TEMPO.CO, Jakarta- Basoeki Abdullah atau Pak Bas, pelukis kenamaan Indonesia meninggal pada 5 November 1993 di usia 78 tahun. Kematiannya tragis. Seorang pencuri masuk ke kamarnya, di Jalan Keuangan Raya 19, Jakarta, dengan niat menjarah koleksi arlojinya. Tatkala Basoeki tergeragap, sang pencuri menyambar bedil koleksi Basoeki yang ada dalam almari dan menghantamkannya ke kepala sang pelukis. Januari lalu, dihitung dari tahun kelahirannya (ia lahir pada 27 Januari 1915) genap 100 tahun Basoeki.
Dunia seni rupa mengenang Pak Bas adalah satu-satunya pelukis kita yang mengembara dari istana ke istana, dari Istana Bogor sampai Thailand, Kamboja, Filipina. Ia melukis keluarga kerajaan dan para tamu negara. Ia--tapi di mana saja tinggal--juga melukis nyonya-nyonya kaya, anak-anak keluarga terhormat, artis, atau siapa saja yang mau dengan tarif yang telah ditentukan sesuai dengan besar kecilnya kanvas.
Lukisan Basoeki Abdullah yang populer lainnya adalah lukisan Maria versi Jawa. Terutama di kalangan Katolik Jawa Tengah. “Bunda Maria versi Jawa dibuat Basoeki semasa tinggal di Belanda. Kini tersimpan di Museum Nijmegen,“ kata Romo Gregorius Subanar SJ.
Tak seperti umumnya kalangan seniman Eropa yang sering menampilkan Bunda Maria sebagai perempuan berselubung matahari dengan kaki menginjak bulan, Basoeki menggambarkan Maria sebagai perempuan berkudung, berkebaya hitam, dan berbatik parang rusak melayang di atas gunung berapi.
Mata Maria itu terpejam. Rambutnya tertutup kerudung selendang panjang berwarna biru tipis. Dua buah tangannya terhampar seolah sedang mendoakan semesta. Salah satu puncak gunung berapi mengepulkan asap. Di hamparan gunung itu ada sawah berteras-teras, pohon kelapa, sungai mengalir, rerimbun hutan. Maria seolah pelindung gunung. Ia lambang kesuburan.
Bunda Maria versi Jawa, dalam risetnya, Romo G. Subanar pernah melihat repro lukisan ini terpampang di majalah Katolik Claverbond edisi tahun 1940-an. Repro itu hitam putih. Romo Banar kemudian mengirim surat ke Museum Nijmegen Belanda untuk menanyakan hal itu. “Saya malah dapat dua versi repro Maria Versi Jawa,” katanya.
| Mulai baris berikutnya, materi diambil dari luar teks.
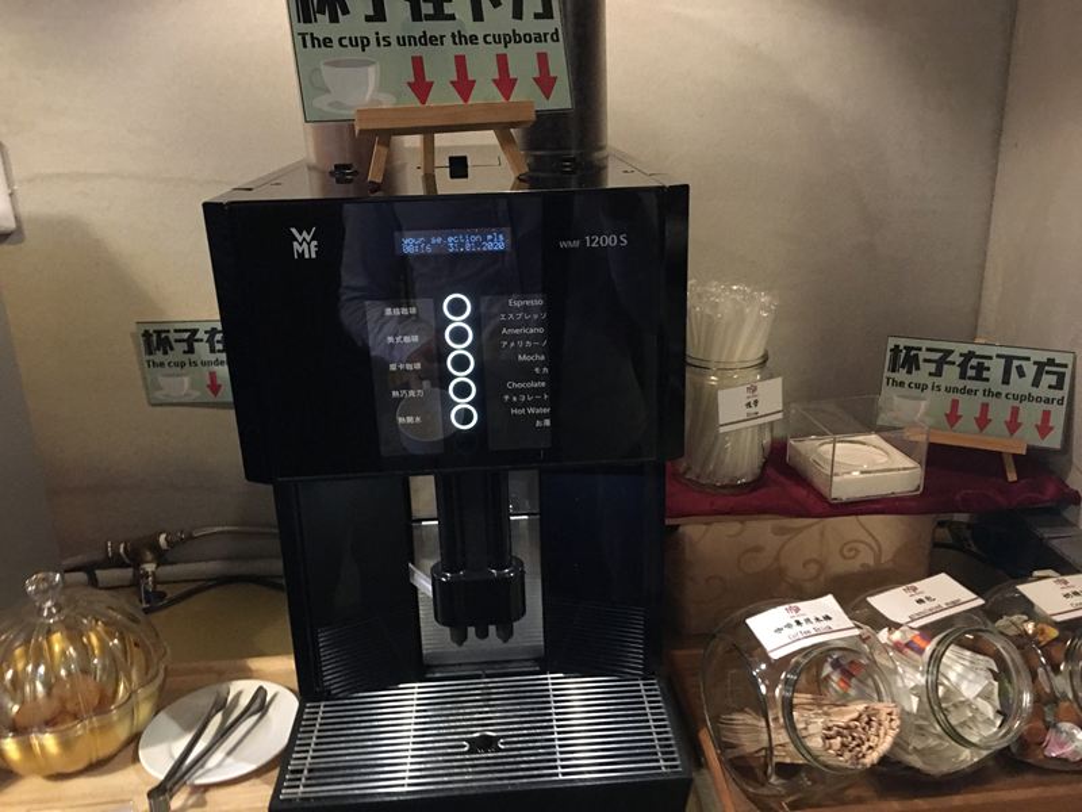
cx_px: 541
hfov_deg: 61.7
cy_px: 406
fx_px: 906
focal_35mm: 29
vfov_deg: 48.2
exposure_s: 1/4
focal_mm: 4.15
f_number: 2.2
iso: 125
Keduanya mirip. Malah nyaris sama. Bedanya, di versi kedua, terdapat gambar seekor ular raksasa melilit kedua gunung. Kepala ular itu di gunung satu, matanya melotot tajam, lidah menjulur dan terlihat gigi tajam putih. Sementara ekor ular melilit puncak gunung yang menyemburkan asap.
Menurut Romo Banar, setidaknya ada lima lukisan karya Basuki yang menggambarkan “keimanan Katolik” dalam nuansa Jawa. Di samping dua Bunda Maria Versi Jawa (dua versi) di atas, ada dua buah lukisan berjudul Kelahiran dan Tri Tunggal. Satu lukisan lain dibuat di dinding altar Gereja Katedral Randusari, Semarang.